(PROBLEM 1):
In the travel agents article, what share of customers did Mark Beattie estimate had cancelled a holiday during the last couple of months to put money towards another?
(PROBLEM 2):
Rewrite the part of the travel agents article that opens with the words containing "Discounting remains common" and closes with "to make savings.", putting "careful" in place of "savvy".
(PROBLEM 3):
Write the next few paragraphs of the travel agents article, picking up after its last sentence.

(SELECTED EXCERPT):
= = =
Several agents told TTG clients were downgrading their rooms or flights, planning to take less holidays and even cancelling trips as the crisis unfolds, even if they lost their deposits.
It comes after nearly a quarter of respondents to TTG’s latest Travel Agent Tracker survey said price increases were among the main issues affecting their businesses.
Discounting remains common among around three-quarters of respondents, while nearly half said they were sometimes being asked to price match – with others reporting even more frequent requests.
Off Broadway Travel’s Mark Beattie said in his experience, clients were not explicitly asking about deals and discounts, but were tailoring their holidays differently.
“I think customers are being a little more savvy with their money in terms of the number of holidays they go on or their class of travel,” he told TTG.
“So, if they previously wanted a club room and a business class flight, they might keep their business class flight if they’re going mid- to long-haul but reduce their room slightly."
Beattie said while most clients were becoming more price-conscious, there were differences in how and where they are looking to make savings.
He added that although the cost-of-living crisis hadn’t explicitly affected his clients, more were choosing to go away for shorter breaks or were just having one fewer holiday a year.
“Luckily, a lot of our clients will go away on two or three holidays a year or more," he said. "What we’re finding is where, as before, we might have a client going on four holidays, they might just say, ’we’ll curtail that and reduce it to three’.”
Beattie estimated only around 10-15% of customers during the last couple of months had cancelled a holiday to put money towards another.
ArrangeMy Escape travel consultant Ryan Sowney said customers were asking where they could make savings. “We don’t typically discount very much here," he said.
= = =
(DATA EXTRACTS):
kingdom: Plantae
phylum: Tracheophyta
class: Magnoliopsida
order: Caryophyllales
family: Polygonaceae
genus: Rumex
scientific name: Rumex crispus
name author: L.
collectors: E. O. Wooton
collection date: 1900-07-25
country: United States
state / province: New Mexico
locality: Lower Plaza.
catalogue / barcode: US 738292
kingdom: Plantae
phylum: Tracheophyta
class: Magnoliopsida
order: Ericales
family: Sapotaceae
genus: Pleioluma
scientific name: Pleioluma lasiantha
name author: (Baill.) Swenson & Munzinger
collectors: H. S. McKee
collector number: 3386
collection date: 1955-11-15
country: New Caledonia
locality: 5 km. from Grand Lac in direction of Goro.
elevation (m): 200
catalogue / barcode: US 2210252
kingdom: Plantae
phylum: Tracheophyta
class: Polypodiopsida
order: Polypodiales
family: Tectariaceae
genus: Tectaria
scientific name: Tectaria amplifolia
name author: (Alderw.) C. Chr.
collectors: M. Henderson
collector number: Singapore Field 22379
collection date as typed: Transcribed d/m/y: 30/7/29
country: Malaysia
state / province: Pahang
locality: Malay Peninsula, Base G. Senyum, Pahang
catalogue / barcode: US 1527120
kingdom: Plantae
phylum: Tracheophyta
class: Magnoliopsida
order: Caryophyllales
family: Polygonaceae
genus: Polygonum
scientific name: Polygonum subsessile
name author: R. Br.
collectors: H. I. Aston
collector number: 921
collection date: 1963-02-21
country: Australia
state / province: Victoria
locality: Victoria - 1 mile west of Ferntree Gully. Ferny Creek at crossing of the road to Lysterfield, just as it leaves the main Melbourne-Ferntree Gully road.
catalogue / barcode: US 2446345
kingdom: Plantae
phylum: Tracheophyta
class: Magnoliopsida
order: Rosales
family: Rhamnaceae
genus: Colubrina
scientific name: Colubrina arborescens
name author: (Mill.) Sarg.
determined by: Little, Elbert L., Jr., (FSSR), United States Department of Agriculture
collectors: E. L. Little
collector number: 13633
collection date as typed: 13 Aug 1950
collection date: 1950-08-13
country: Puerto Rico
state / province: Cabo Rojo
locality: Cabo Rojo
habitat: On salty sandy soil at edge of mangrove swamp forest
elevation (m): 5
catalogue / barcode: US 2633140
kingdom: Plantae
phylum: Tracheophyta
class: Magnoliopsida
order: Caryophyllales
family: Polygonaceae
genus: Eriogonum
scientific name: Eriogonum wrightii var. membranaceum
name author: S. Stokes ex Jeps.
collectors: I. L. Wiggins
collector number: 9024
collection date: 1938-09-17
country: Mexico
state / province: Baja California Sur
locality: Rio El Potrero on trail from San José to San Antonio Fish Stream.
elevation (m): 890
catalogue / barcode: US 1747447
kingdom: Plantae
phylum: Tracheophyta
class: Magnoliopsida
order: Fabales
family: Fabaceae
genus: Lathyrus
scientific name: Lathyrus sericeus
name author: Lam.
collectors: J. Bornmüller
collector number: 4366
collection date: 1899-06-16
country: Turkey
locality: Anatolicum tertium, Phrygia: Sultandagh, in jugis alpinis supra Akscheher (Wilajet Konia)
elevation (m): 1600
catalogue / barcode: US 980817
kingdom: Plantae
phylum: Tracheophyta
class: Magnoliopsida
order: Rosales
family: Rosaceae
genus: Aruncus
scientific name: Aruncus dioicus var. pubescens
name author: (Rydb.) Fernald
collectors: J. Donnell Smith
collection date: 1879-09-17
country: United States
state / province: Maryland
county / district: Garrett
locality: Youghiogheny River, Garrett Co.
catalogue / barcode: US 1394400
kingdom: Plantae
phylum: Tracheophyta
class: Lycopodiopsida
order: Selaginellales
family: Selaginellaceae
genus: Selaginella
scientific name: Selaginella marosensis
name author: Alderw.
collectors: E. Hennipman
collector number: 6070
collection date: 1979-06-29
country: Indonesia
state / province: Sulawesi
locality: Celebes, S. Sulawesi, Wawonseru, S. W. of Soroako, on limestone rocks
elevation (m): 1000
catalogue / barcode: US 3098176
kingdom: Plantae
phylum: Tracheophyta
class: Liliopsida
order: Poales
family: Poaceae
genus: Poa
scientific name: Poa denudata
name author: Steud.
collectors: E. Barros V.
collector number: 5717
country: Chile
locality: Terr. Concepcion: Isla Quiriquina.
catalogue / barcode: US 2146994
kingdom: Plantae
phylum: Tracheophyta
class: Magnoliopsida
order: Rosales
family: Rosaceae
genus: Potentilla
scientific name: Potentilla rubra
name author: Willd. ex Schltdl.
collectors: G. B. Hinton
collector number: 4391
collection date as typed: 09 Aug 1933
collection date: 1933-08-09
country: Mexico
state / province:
= = =
(FINAL ANSWER 1):
Around 10-15% of customers.

(FINAL ANSWER 2):
Discounting remains common among around three-quarters of respondents, while nearly half said they were sometimes being asked to price match – with others reporting even more frequent requests.
Off Broadway Travel’s Mark Beattie said in his experience, clients were not explicitly asking about deals and discounts, but were tailoring their holidays differently.
“I think customers are being a little more careful with their money in terms of the number of holidays they go on or their class of travel,” he told TTG.
“So, if they previously wanted a club room and a business class flight, they might keep their business class flight if they’re going mid- to long-haul but reduce their room slightly."
Beattie said while most clients were becoming more price-conscious, there were differences in how and where they are looking to make savings.

(FINAL ANSWER 3):
"But what we’d normally do is if they’re really price conscious, we’d try to add value such as a lounge or parking at the airport instead of discounting and devaluing the service we’re offering."
Sowney said his store had introduced a price match policy because customers were coming in and hoping to book within a price range they had seen separately online. He added most customers tended not to use the policy in the end and would pay more because of the service being provided by the agency.
He predicted price would start to become more of a factor in the next few months when people really start looking to book a holiday, given slightly later booking trends post-pandemic.
’New landscape’
Andrew Earle, head partner at Andrew Earles Holidays, said some clients were reluctant to pay their balances this year. "Some people are trying to amend their holidays from this year to next, but when they see how much it goes up, they’re cancelling and losing their deposit,” he told TTG.
Earle said this pattern of amending holidays had started with the pandemic when clients needed to move holidays in 2020 and 2021 to the year after. He added administrative changes were also catching people out and causing cancellations.
“We had a guy who was going to Mexico this July with Tui – his child didn’t class as an adult but would do during the holiday, so the price has gone up by about £1,000. He said he wouldn’t pay the extra cost and cancelled it, losing a £1,500 deposit in the process.”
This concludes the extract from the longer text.